File index (from file table)
Line number
Instruction address (PC)
Flags like is_stmt or end_sequence

To implement the .debug_line section:

Track source file and line during assembly.
Emit line number VM opcodes that encode transitions.
Finalize the table with end_sequence markers at the end of functions or sections.

6. Emitting DWARF from an Assembler

To emit DWARF in an assembler, you must:

Track and store symbolic debug information during parsing (labels, line numbers, symbols).
Construct DWARF sections as binary streams using your own encoders or existing libraries.
Maintain abbreviation tables and string tables for reuse and compression.
Resolve addresses and section offsets at output or relocation time.

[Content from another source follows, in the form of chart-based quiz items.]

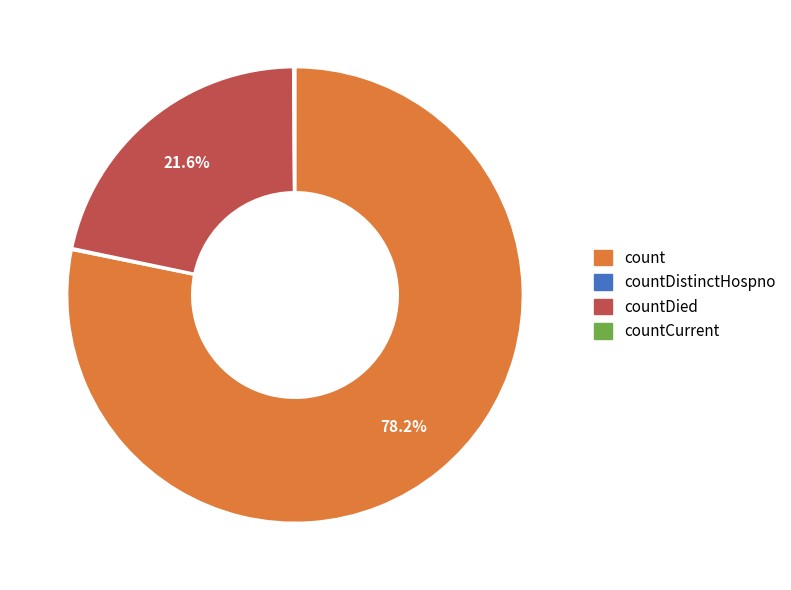

Which category accounts for the majority?

count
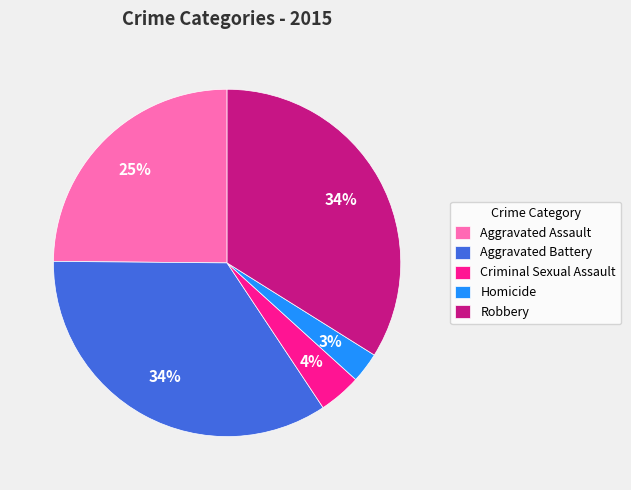

Is the sum of Robbery and Aggravated Battery greater than half?

Yes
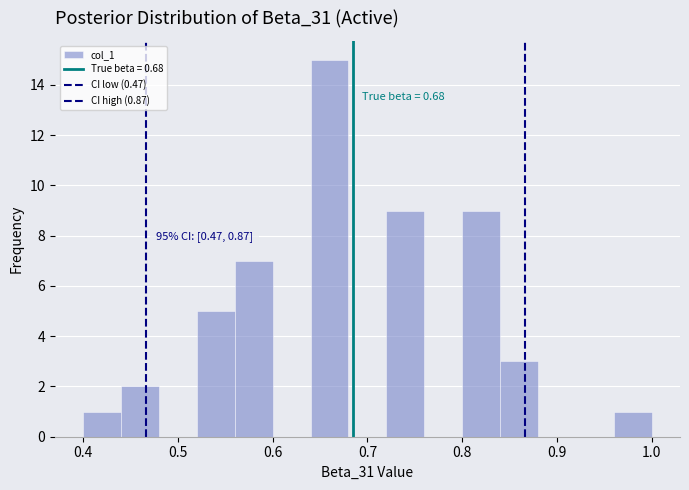

Over which range of the x-axis is the bar tallest?

0.64 to 0.68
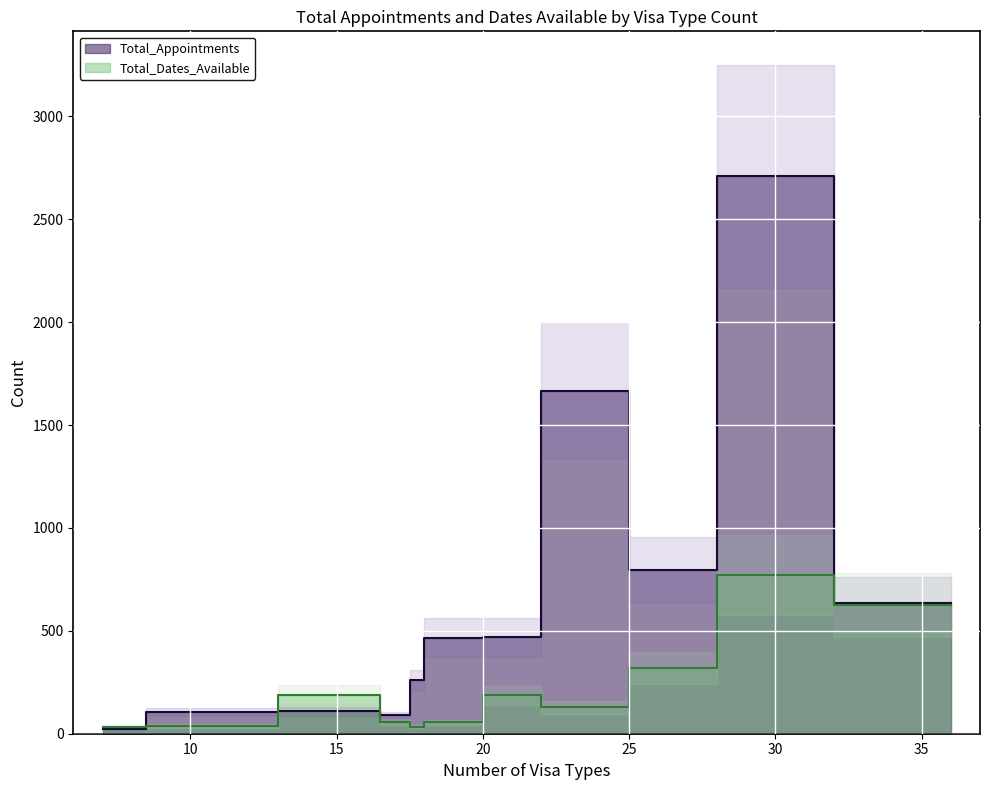

The value of Total_Dates_Available at HYDERABAD VAC is 243. True or false?

False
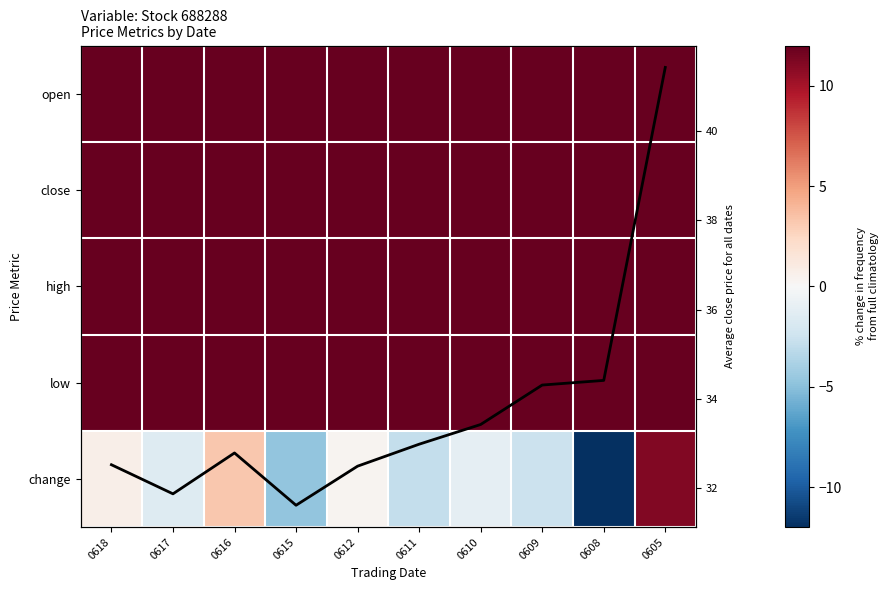

Which category has the lowest value in the high series?

0616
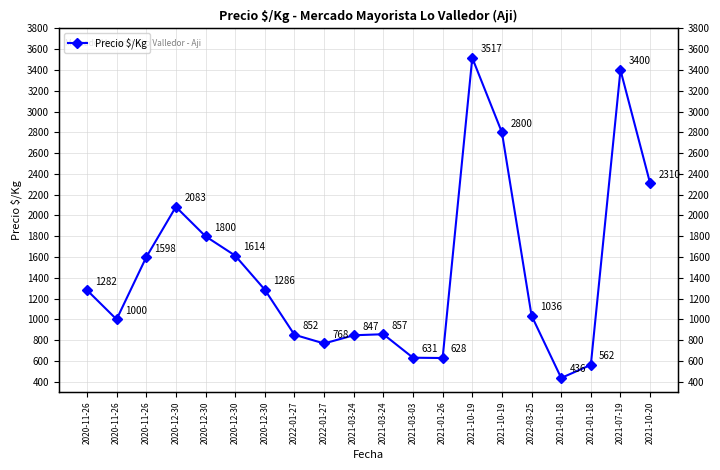

What is the change in value from 2022-01-27 to 2021-07-19?

+2548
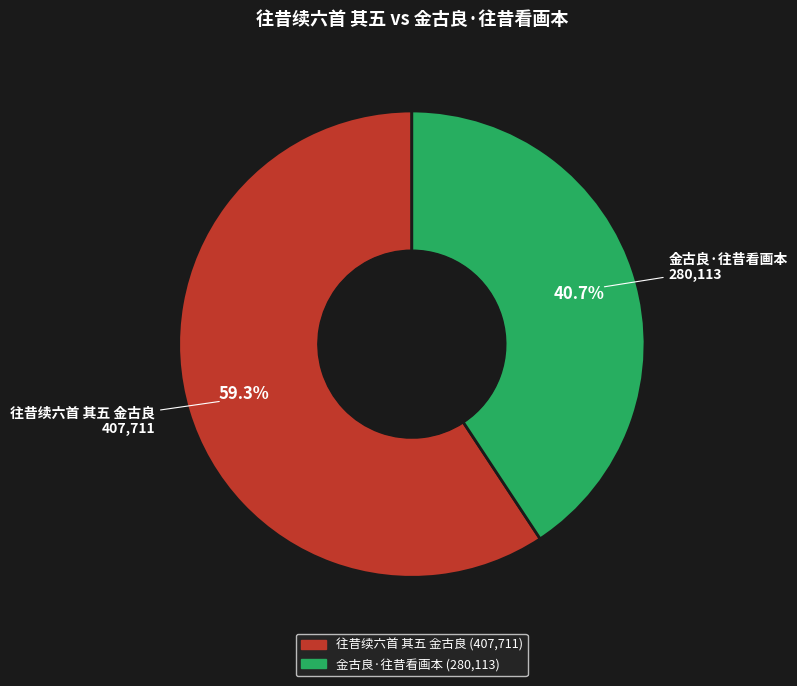

Which has a higher value, 往昔续六首 其五 金古良 or 金古良·往昔看画本?

往昔续六首 其五 金古良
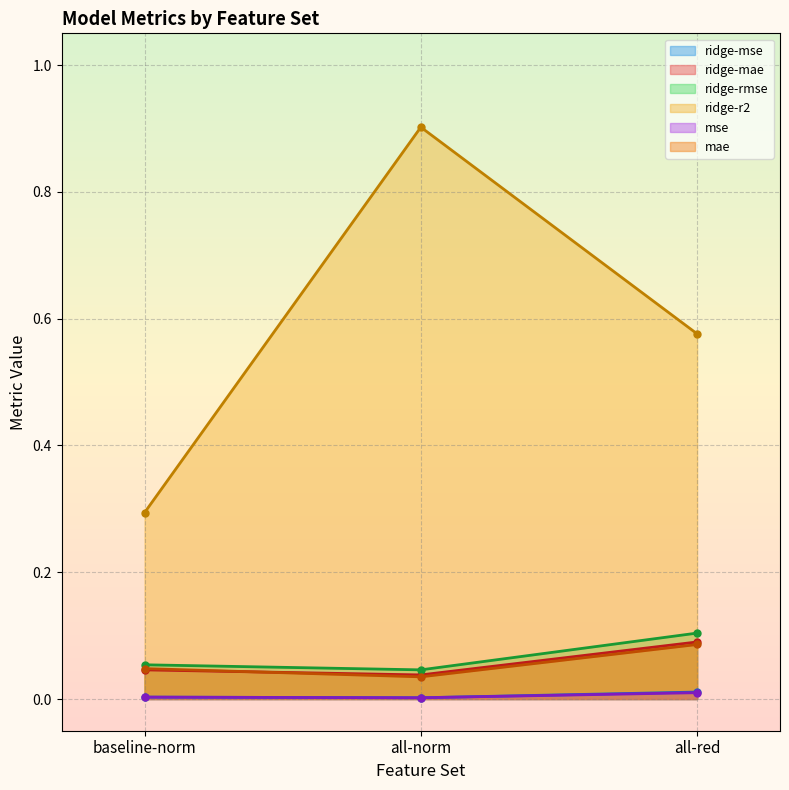

What are all the series names shown in the legend?

ridge-mse, ridge-mae, ridge-rmse, ridge-r2, mse, mae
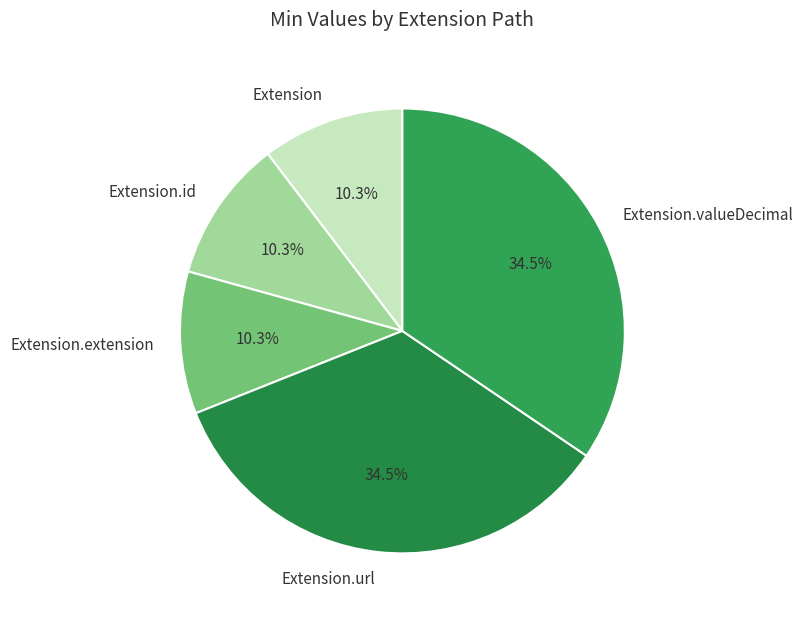

What is the ratio of the value at Extension.url to the value at Extension.valueDecimal?

1.0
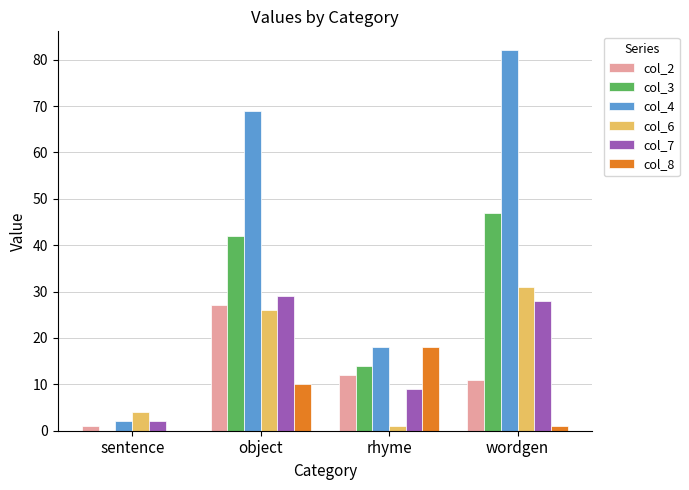

Are the bars horizontal?

No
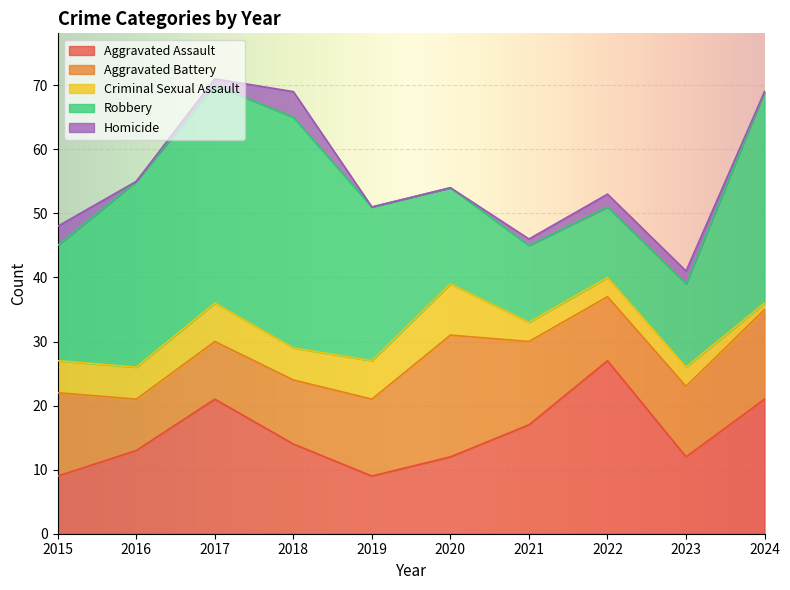

What is the average value of the Aggravated Battery series?

12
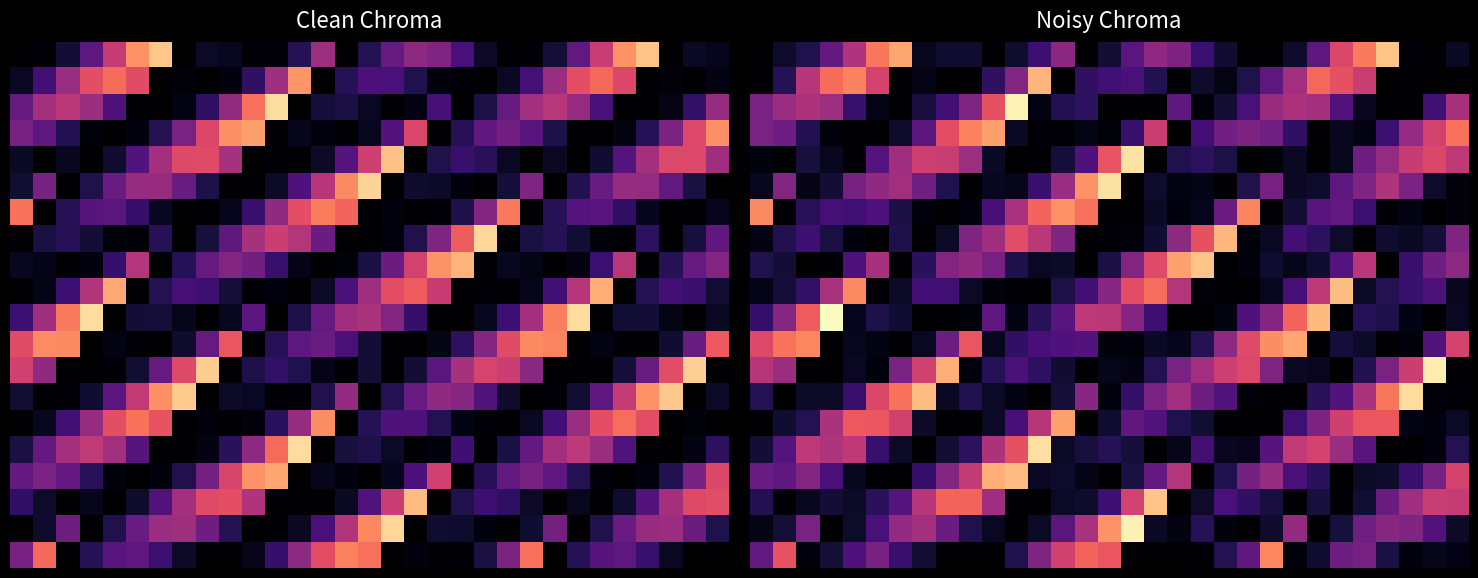

Between 14 and 16, which is larger?

16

The assembler must maintain internal data structures to:

Map source files to index values.
Track current function and variable scopes.
Store variable locations (register or memory offset).
Manage ranges and location lists.

7. Integration with Linkers and Debuggers

DWARF information is typically consumed by linkers and debuggers. At link time, symbolic addresses are resolved, and final layout adjustments are made. The assembler must:

Emit relocations for all DWARF entries referencing code symbols.
Align all debug sections appropriately.
Optionally support emitting debug symbols to external files for Split DWARF.

After linking, tools like objdump -W, readelf --debug-dump, gdb, and lldb can verify or use the debug sections.

8. Advanced Topics

Support for Inlined Functions

DWARF can represent inlined code using DW_TAG_inlined_subroutine, mapping multiple PC ranges back to a single source function.

Compressed Debug Sections

DWARF can be compressed using standards like .zdebug_info to reduce binary size. Assemblers may optionally support compression flags or emit already-compressed debug sections.

Split DWARF

Split DWARF allows separating debug info from binaries to reduce executable size. The assembler must emit special references and ensure compatibility with linkers that merge .dwo files.

9. Challenges and Considerations

Complexity: Generating correct and compliant DWARF is non-trivial. It requires deep understanding of both the format and the assembler’s internal symbol and instruction state.
Toolchain Compatibility: Your assembler's DWARF output must align with expectations from linkers and debuggers. Testing against multiple tools is essential.
Incremental Generation: Emitting DWARF inline during assembly requires buffering and backpatching since many addresses are only known after code emission.

10 Conclusion

Adding DWARF support to your x86-64 assembler significantly enhances its utility in real-world software development. It enables source-level debugging, symbolic inspection, and integration into modern toolchains. While complex, implementing DWARF solidifies your assembler's maturity and aligns it with professional standards. Begin by supporting .debug_info and .debug_line, then progressively add .debug_abbrev, .debug_str, and .debug_loc as your assembler evolves.